How microchips work

The insides of a CPU

What’s inside a microchip?

Microchips come in various shapes and with various sizes. What they all have in common is that their outer appearance doesn’t reveal what’s inside. Looking at a cutaway diagram of a typical monolithic microchip in a Quad Flat Package (QFP), tiny structures become visible. Every package of a microchip accomodates an active device – the IC chip or IC die – the silicon centerpiece with countless circuits in it. The IC die is permanently attached to the package via a thin film of adhesive. Tiny bond wires connect the IC die with the lead wires of the IC package. The package itself protects the highly sensitive IC die from environmental attack, dissipates heat, and provides power and signal connections.

Breaking down the complexity

The complexity within an integrated circuit that has millions or even billions of transistors is incredibly high. It is therefore impossible to look onto an IC chip through a microscope and to comprehend the range of functions the particular chip offers. The only conceivable way to understand integrated circuits is to focus on individual levels of abstraction and to understand the underlying electronical principles of that level before looking at another level.

Thinking in levels of abstraction greatly improves the understanding and readability of even complex digital systems. The following chapter starts at the level with the smallest units – transistors – which has the lowest complexity, and gradually abstracts to higher levels. Every new level of abstraction can be seen as a short summary of the previous level, often using short symbols that save space and carry more information. In this way, a total of six levels of abstraction will be described by using simple analogies and illustrations to break down the complexity.
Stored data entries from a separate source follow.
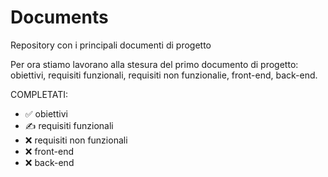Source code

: # Documents
Repository con i principali documenti di progetto

Per ora stiamo lavorano alla stesura del primo documento di progetto: 
obiettivi, 
requisiti funzionali, 
requisiti non funzionalie,
front-end,
back-end.

COMPLETATI:
- ✅ obiettivi
- ✍️ requisiti funzionali
- ❌ requisiti non funzionali
- ❌ front-end
- ❌ back-end
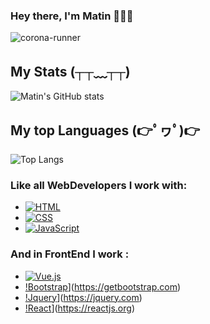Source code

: ### Hey there, I'm Matin 🙋🏻‍♂️
![corona-runner](https://user-images.githubusercontent.com/69871290/124500350-d87fee00-ddd4-11eb-910e-fa8ee941d8c0.gif)

##  My Stats (┬┬﹏┬┬) 
![Matin's GitHub stats](https://github-readme-stats.vercel.app/api?username=MatinDehghanian&count_private=true&show_icons=true&theme=dark)


## My top Languages (👉ﾟヮﾟ)👉
![Top Langs](https://github-readme-stats.vercel.app/api/top-langs/?username=MatinDehghanian&theme=dark)

### Like all WebDevelopers I work with:
- [![HTML](https://img.shields.io/badge/-HTML-%232c3e50?style=for-the-badge&logo=html5)](https://html.com)
- [![CSS](https://img.shields.io/badge/CSS3-1572B6?style=for-the-badge&logo=css3&logoColor=white)](https://www.w3.org)
- [![JavaScript](https://img.shields.io/badge/JavaScript-323330?style=for-the-badge&logo=javascript&logoColor=F7DF1E)](https://nodejs.org)
 
### And in FrontEnd I work :
- [![Vue.js](https://img.shields.io/badge/Vue.js-35495E?style=for-the-badge&logo=vue.js&logoColor=4FC08D)](https://vuejs.org)
- [!Bootstrap](https://img.shields.io/badge/Bootstrap-563D7C?style=for-the-badge&logo=bootstrap&logoColor=white)](https://getbootstrap.com)
- [!Jquery](https://img.shields.io/badge/jQuery-0769AD?style=for-the-badge&logo=jquery&logoColor=white)](https://jquery.com)
- [!React](https://img.shields.io/badge/React-20232A?style=for-the-badge&logo=react&logoColor=61DAFB)](https://reactjs.org)
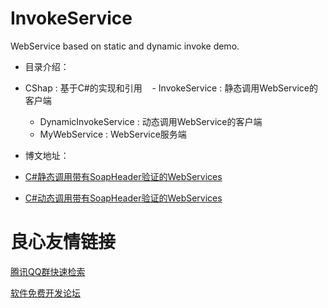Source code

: # InvokeService

WebService based on static and dynamic invoke demo.

- 目录介绍：
 - CShap : 基于C#的实现和引用
    - InvokeService : 静态调用WebService的客户端 
    - DynamicInvokeService : 动态调用WebService的客户端
    - MyWebService : WebService服务端
  
- 博文地址：
 - [C#静态调用带有SoapHeader验证的WebServices](http://blog.csdn.net/u012995964/article/details/54562111)
 - [C#动态调用带有SoapHeader验证的WebServices](http://blog.csdn.net/u012995964/article/details/54573143)


 # 良心友情链接

[腾讯QQ群快速检索](http://u.720life.cn/s/8cf73f7c)

[软件免费开发论坛](http://u.720life.cn/s/bbb01dc0)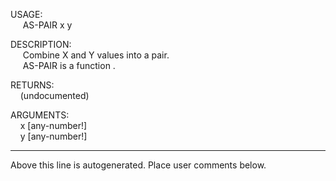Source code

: USAGE:  
&nbsp;&nbsp;&nbsp;&nbsp;&nbsp;AS-PAIR&nbsp;x&nbsp;y&nbsp;  
  
DESCRIPTION:  
&nbsp;&nbsp;&nbsp;&nbsp;&nbsp;Combine&nbsp;X&nbsp;and&nbsp;Y&nbsp;values&nbsp;into&nbsp;a&nbsp;pair.  
&nbsp;&nbsp;&nbsp;&nbsp;&nbsp;AS-PAIR&nbsp;is&nbsp;a&nbsp;function&nbsp;.  
  
RETURNS:  
&nbsp;&nbsp;&nbsp;&nbsp;(undocumented)  
  
ARGUMENTS:  
&nbsp;&nbsp;&nbsp;&nbsp;x&nbsp;[any-number!]  
&nbsp;&nbsp;&nbsp;&nbsp;y&nbsp;[any-number!]  
___
Above this line is autogenerated. Place user comments below.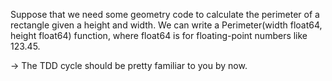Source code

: Suppose that we need some geometry code to calculate the perimeter of a rectangle given a height and width. 
We can write a Perimeter(width float64, height float64) function, where float64 is for floating-point numbers like 123.45.

-> The TDD cycle should be pretty familiar to you by now.
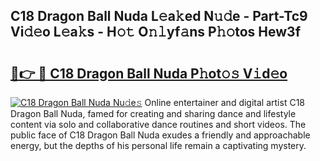 ## C18 Dragon Ball Nuda L𝚎a𝚔ed N𝚞𝚍e - Part-Tc9 Vi𝚍𝚎o L𝚎a𝚔s - H𝚘𝚝 O𝚗𝚕yf𝚊ns P𝚑𝚘tos Hew3f

# <h2><a href="http://kf6fk8.oniu.top/?m=C18+Dragon+Ball+Nuda">🔗👉 🔴 C18 Dragon Ball Nuda P𝚑ot𝚘𝚜 V𝚒d𝚎o</a></h2>

[![C18 Dragon Ball Nuda Nu𝚍e𝚜](https://i.imgur.com/0qMVB7G.gif)](http://kf6fk8.oniu.top/?m=C18+Dragon+Ball+Nuda)
Online entertainer and digital artist C18 Dragon Ball Nuda, famed for creating and sharing dance and lifestyle content via solo and collaborative dance routines and short videos. The public face of C18 Dragon Ball Nuda exudes a friendly and approachable energy, but the depths of his personal life remain a captivating mystery.  

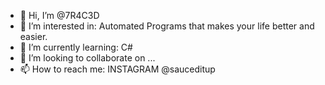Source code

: - 👋 Hi, I’m @7R4C3D
- 👀 I’m interested in: Automated Programs that makes your life better and easier.
- 🌱 I’m currently learning: C#
- 💞️ I’m looking to collaborate on ...
- 📫 How to reach me: INSTAGRAM @sauceditup

<!---
7R4C3D/7R4C3D is a ✨ special ✨ repository because its `README.md` (this file) appears on your GitHub profile.
You can click the Preview link to take a look at your changes.
--->
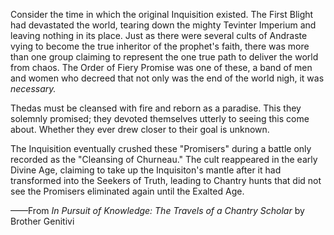 Consider the time in which the original Inquisition existed. The First Blight had devastated the world, tearing down the mighty Tevinter Imperium and leaving nothing in its place. Just as there were several cults of Andraste vying to become the true inheritor of the prophet's faith, there was more than one group claiming to represent the one true path to deliver the world from chaos. The Order of Fiery Promise was one of these, a band of men and women who decreed that not only was the end of the world nigh, it was <i> necessary. </i>

Thedas must be cleansed with fire and reborn as a paradise. This they solemnly promised; they devoted themselves utterly to seeing this come about. Whether they ever drew closer to their goal is unknown.

The Inquisition eventually crushed these "Promisers" during a battle only recorded as the "Cleansing of Churneau." The cult reappeared in the early Divine Age, claiming to take up the Inquisiton's mantle after it had transformed into the Seekers of Truth, leading to Chantry hunts that did not see the Promisers eliminated again until the Exalted Age.

——From <i> In Pursuit of Knowledge: The Travels of a Chantry Scholar </i> by Brother Genitivi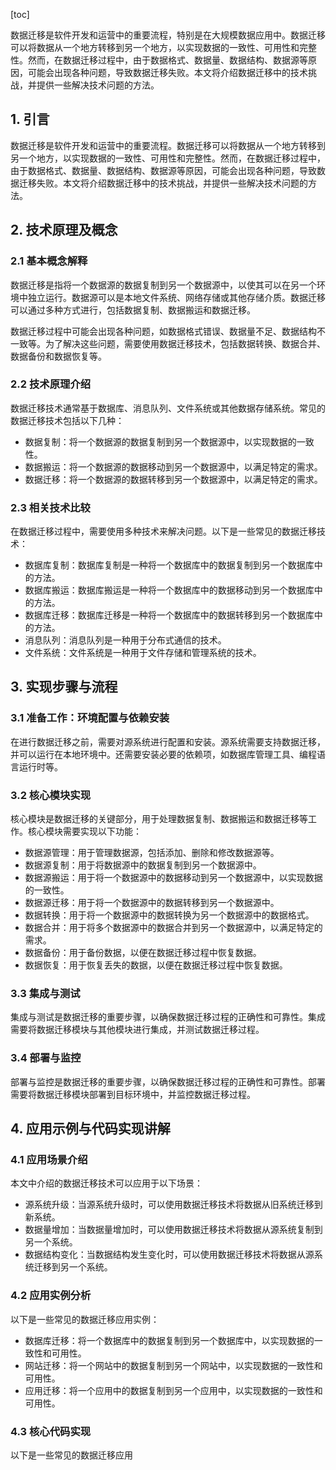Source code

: 
[toc]                    
                
                
数据迁移是软件开发和运营中的重要流程，特别是在大规模数据应用中。数据迁移可以将数据从一个地方转移到另一个地方，以实现数据的一致性、可用性和完整性。然而，在数据迁移过程中，由于数据格式、数据量、数据结构、数据源等原因，可能会出现各种问题，导致数据迁移失败。本文将介绍数据迁移中的技术挑战，并提供一些解决技术问题的方法。

## 1. 引言

数据迁移是软件开发和运营中的重要流程。数据迁移可以将数据从一个地方转移到另一个地方，以实现数据的一致性、可用性和完整性。然而，在数据迁移过程中，由于数据格式、数据量、数据结构、数据源等原因，可能会出现各种问题，导致数据迁移失败。本文将介绍数据迁移中的技术挑战，并提供一些解决技术问题的方法。

## 2. 技术原理及概念

### 2.1 基本概念解释

数据迁移是指将一个数据源的数据复制到另一个数据源中，以使其可以在另一个环境中独立运行。数据源可以是本地文件系统、网络存储或其他存储介质。数据迁移可以通过多种方式进行，包括数据复制、数据搬运和数据迁移。

数据迁移过程中可能会出现各种问题，如数据格式错误、数据量不足、数据结构不一致等。为了解决这些问题，需要使用数据迁移技术，包括数据转换、数据合并、数据备份和数据恢复等。

### 2.2 技术原理介绍

数据迁移技术通常基于数据库、消息队列、文件系统或其他数据存储系统。常见的数据迁移技术包括以下几种：

- 数据复制：将一个数据源的数据复制到另一个数据源中，以实现数据的一致性。
- 数据搬运：将一个数据源的数据移动到另一个数据源中，以满足特定的需求。
- 数据迁移：将一个数据源的数据转移到另一个数据源中，以满足特定的需求。

### 2.3 相关技术比较

在数据迁移过程中，需要使用多种技术来解决问题。以下是一些常见的数据迁移技术：

- 数据库复制：数据库复制是一种将一个数据库中的数据复制到另一个数据库中的方法。
- 数据库搬运：数据库搬运是一种将一个数据库中的数据移动到另一个数据库中的方法。
- 数据库迁移：数据库迁移是一种将一个数据库中的数据转移到另一个数据库中的方法。
- 消息队列：消息队列是一种用于分布式通信的技术。
- 文件系统：文件系统是一种用于文件存储和管理系统的技术。

## 3. 实现步骤与流程

### 3.1 准备工作：环境配置与依赖安装

在进行数据迁移之前，需要对源系统进行配置和安装。源系统需要支持数据迁移，并可以运行在本地环境中。还需要安装必要的依赖项，如数据库管理工具、编程语言运行时等。

### 3.2 核心模块实现

核心模块是数据迁移的关键部分，用于处理数据复制、数据搬运和数据迁移等工作。核心模块需要实现以下功能：

- 数据源管理：用于管理数据源，包括添加、删除和修改数据源等。
- 数据源复制：用于将数据源中的数据复制到另一个数据源中。
- 数据源搬运：用于将一个数据源中的数据移动到另一个数据源中，以实现数据的一致性。
- 数据源迁移：用于将一个数据源中的数据转移到另一个数据源中。
- 数据转换：用于将一个数据源中的数据转换为另一个数据源中的数据格式。
- 数据合并：用于将多个数据源中的数据合并到另一个数据源中，以满足特定的需求。
- 数据备份：用于备份数据，以便在数据迁移过程中恢复数据。
- 数据恢复：用于恢复丢失的数据，以便在数据迁移过程中恢复数据。

### 3.3 集成与测试

集成与测试是数据迁移的重要步骤，以确保数据迁移过程的正确性和可靠性。集成需要将数据迁移模块与其他模块进行集成，并测试数据迁移过程。

### 3.4 部署与监控

部署与监控是数据迁移的重要步骤，以确保数据迁移过程的正确性和可靠性。部署需要将数据迁移模块部署到目标环境中，并监控数据迁移过程。

## 4. 应用示例与代码实现讲解

### 4.1 应用场景介绍

本文中介绍的数据迁移技术可以应用于以下场景：

- 源系统升级：当源系统升级时，可以使用数据迁移技术将数据从旧系统迁移到新系统。
- 数据量增加：当数据量增加时，可以使用数据迁移技术将数据从源系统复制到另一个系统。
- 数据结构变化：当数据结构发生变化时，可以使用数据迁移技术将数据从源系统迁移到另一个系统。

### 4.2 应用实例分析

以下是一些常见的数据迁移应用实例：

- 数据库迁移：将一个数据库中的数据复制到另一个数据库中，以实现数据的一致性和可用性。
- 网站迁移：将一个网站中的数据复制到另一个网站中，以实现数据的一致性和可用性。
- 应用迁移：将一个应用中的数据复制到另一个应用中，以实现数据的一致性和可用性。

### 4.3 核心代码实现

以下是一些常见的数据迁移应用

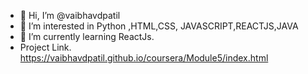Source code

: - 👋 Hi, I’m @vaibhavdpatil
- 👀 I’m interested in Python ,HTML,CSS, JAVASCRIPT,REACTJS,JAVA
- 🌱 I’m currently learning ReactJs.
- Project Link. https://vaibhavdpatil.github.io/coursera/Module5/index.html


<!---
vaibhavdpatil/vaibhavdpatil is a ✨ special ✨ repository because its `README.md` (this file) appears on your GitHub profile.
You can click the Preview link to take a look at your changes.
--->
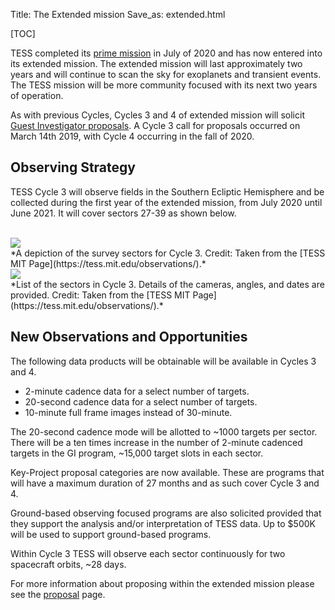 Title: The Extended mission
Save_as: extended.html

[TOC]

TESS completed its [prime mission](primary.html) in July of 2020 and has now entered into its extended mission.
The extended mission will last approximately two years and will continue to scan the sky for exoplanets and transient events.
The TESS mission will be more community focused with its next two years of operation.

As with previous Cycles, Cycles 3 and 4 of extended mission will solicit [Guest Investigator proposals](proposing-investigations.html). 
A Cycle 3 call for proposals occurred on March 14th 2019, with Cycle 4 occurring in the fall of 2020.

## Observing Strategy

TESS Cycle 3 will observe fields in the Southern Ecliptic Hemisphere and be collected during the first year of the extended mission, from July 2020 until June 2021. It will cover sectors 27-39 as shown below. 

<br/>
  <img class="img-responsive" style="max-width:90%;" src="/images/Cycle3sectors.png">
<br/>
*A depiction of the survey sectors for Cycle 3. Credit: Taken from the [TESS MIT Page](https://tess.mit.edu/observations/).*

<br/>
  <img class="img-responsive" style="max-width:75%;" src="/images/Cycle3table.png">
<br/>
*List of the sectors in Cycle 3. Details of the cameras, angles, and dates are provided. Credit: Taken from the [TESS MIT Page](https://tess.mit.edu/observations/).*

## New Observations and Opportunities

The following data products will be obtainable will be available in Cycles 3 and 4.

* 2-minute cadence data for a select number of targets.
* 20-second cadence data for a select number of targets.
* 10-minute full frame images instead of 30-minute.

The 20-second cadence mode will be allotted to ~1000 targets per sector.
There will be a ten times  increase in the  number  of 2-minute cadenced targets in the GI program, ~15,000 target slots in each sector.

Key-Project proposal categories are now available. These are programs that will have a maximum duration of  27 months and as such cover Cycle 3 and 4.

Ground-based observing focused programs are also solicited provided that they support the analysis and/or interpretation of TESS data. Up to $500K will be used to support ground-based programs.

Within Cycle 3 TESS will observe each sector continuously for two spacecraft orbits, ~28 days.

For more information about proposing within the extended mission please see the [proposal](proposing-investigations.html) page.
  • Transistor Level: This level of abstraction focuses on transistors, the smallest devices within an integrated circuit.
  • Circuit Level: Technically not a separate level of abstraction, but helps to understand how transistors operate.
  • Logic Gates Level: Circuit designs to create logic gates (AND, OR, others)
  • Register Transfer Level: Combination of logic gates to create functional units (latches, flip flops, registers, encoders, decoders, multiplexers, demultiplexers, arithmetic logic units)
  • Microarchitecture Level: Also known as microarchitecture level. Interactions and data flows between functional units, control units.
  • System Level: Design of what the chip is and how it behaves (central processing unit, graphics processing unit, memory, system-on-a-chip, others), definition of input and output.